Passage for review:
• • • •

Friday, July 22, 2016              Puerto Vallarta

 

It’s my first real vacation in my entire life. Well, technically the first vacation I ever took off from work for was to compete at Miss World America and THAT was not vacation. It was a BLAST!  But getting into hair and makeup at 530AM every morning isn’t vacation.

 

I’m sick at the moment…which I was kind of expecting to happen on my first trip to Mexico. I mean, it happened in Sex and the City, so I was prepared. Luckily, I’m not nearly as bad as Charlotte. But you know what? These last four days have been an oasis of relaxation, hardly any makeup, my most carefree outfits, and just pure enjoyment. It’s exactly what I’ve been needing—and I didn’t even know it.

• • • •

Problems to solve:
• a. Repeat the Puerto Vallarta vacation post word for word from "Friday, July 22, 2016" to "morning isn’t vacation.".
• b. Write what comes next in the Puerto Vallarta vacation post, starting right after its last sentence.
The listing has nothing to do with the Puerto Vallarta vacation post.

• • • •

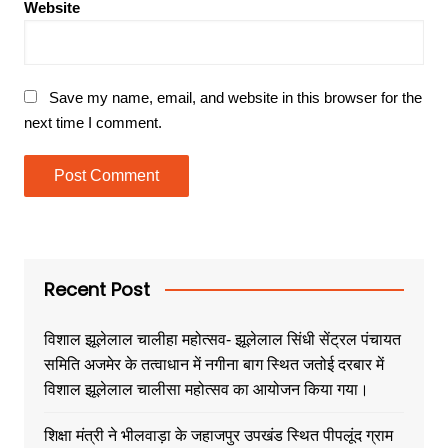
Website
Save my name, email, and website in this browser for the
next time I comment.
Recent Post
विशाल झूलेलाल चालीहा महोत्सव- झूलेलाल सिंधी सेंट्रल पंचायत
समिति अजमेर के तत्वाधान में नगीना बाग स्थित जतोई दरबार में
विशाल झूलेलाल चालीसा महोत्सव का आयोजन किया गया।
शिक्षा मंत्री ने भीलवाड़ा के जहाजपुर उपखंड स्थित पीपलूंद ग्राम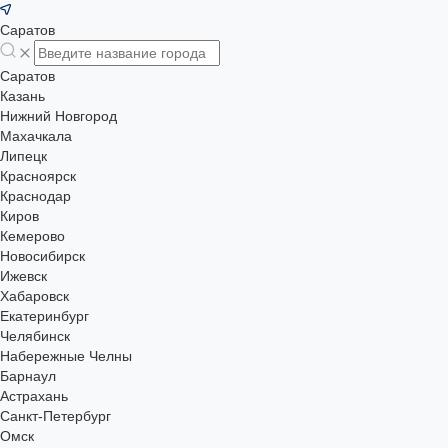
Саратов
Саратов
Казань
Нижний Новгород
Махачкала
Липецк
Красноярск
Краснодар
Киров
Кемерово
Новосибирск
Ижевск
Хабаровск
Екатеринбург
Челябинск
Набережные Челны
Барнаул
Астрахань
Санкт-Петербург
Омск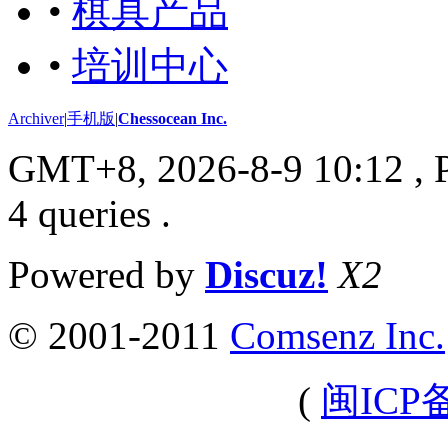
•
棋具产品
•
培训中心
Archiver
|
手机版
|
Chessocean Inc.
GMT+8, 2026-8-9 10:12
, 
4 queries .
Powered by
Discuz!
X2
© 2001-2011
Comsenz Inc.
(
闽ICP备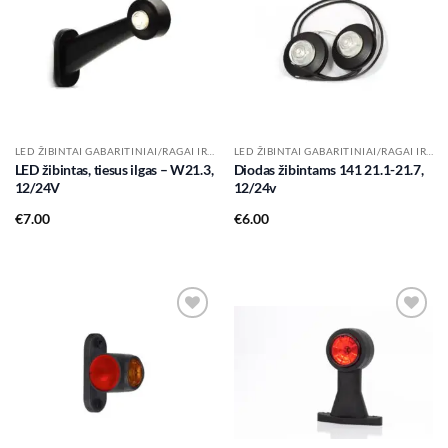
Add to
Add to
wishlist
wishlist
LED ŽIBINTAI GABARITINIAI/RAGAI IR KT.
LED ŽIBINTAI GABARITINIAI/RAGAI IR KT.
LED žibintas, tiesus ilgas – W21.3,
Diodas žibintams 141 21.1-21.7,
12/24V
12/24v
€
7.00
€
6.00
Add to
Add to
wishlist
wishlist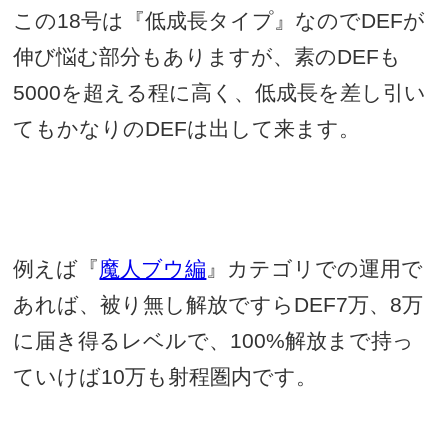
この
18
号は『低成長タイプ』なので
DEF
が
伸び悩む部分もありますが、素の
DEF
も
5000
を超える程に高く、低成長を差し引い
てもかなりの
DEF
は出して来ます。
例えば『
魔人ブウ編
』カテゴリでの運用で
あれば、被り無し解放ですら
DEF7
万、
8
万
に届き得るレベルで、
100%
解放まで持っ
ていけば
10
万も射程圏内です。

• • • •

Answers provided:
• a.
Friday, July 22, 2016              Puerto Vallarta

 

It’s my first real vacation in my entire life. Well, technically the first vacation I ever took off from work for was to compete at Miss World America and THAT was not vacation. It was a BLAST!  But getting into hair and makeup at 530AM every morning isn’t vacation.

• b.
            The day before I flew out here, I received my crown and sash which was Top 5 most exciting and fulfilling experiences of my entire life. Seeing the crown and touching it for the first time took my breath away. It’s heavy. It’s massive. It feels like I just walked into Tiffany’s and then walked out with a bag of goodies. Like, is this real? This is mine? I’m allowed to touch it? Are you sure? Let me wash my hands first. Okay…I’m walking out the door now…And I still have it in my possession…Are you sure that’s okay? Okay…I’m getting in the car now. Okay, bye!!!

And then it was mine forever.

I met my cousin at this fancy restaurant overlooking the water near Santa Monica Pier and it was just so much fun; unwrapping my new prized possession at the table and showing her the surprise inside. The last time I felt that level of joy was the last time I was in love…But this crown and sash, even though it was the most beautiful thing I’ve ever owned, was more than just a well-designed piece of jewelry. It was symbolic. This is something I’ve wanted ever since I was a little girl. And ironically, I got involved in the Miss America Organization back in 2010 thinking it was the Miss World America competition (very different systems). Little did I know that I would one day actually find myself in the pageant that I grew up dreaming about, and not only that, but also being a State Titleholder for the program as well.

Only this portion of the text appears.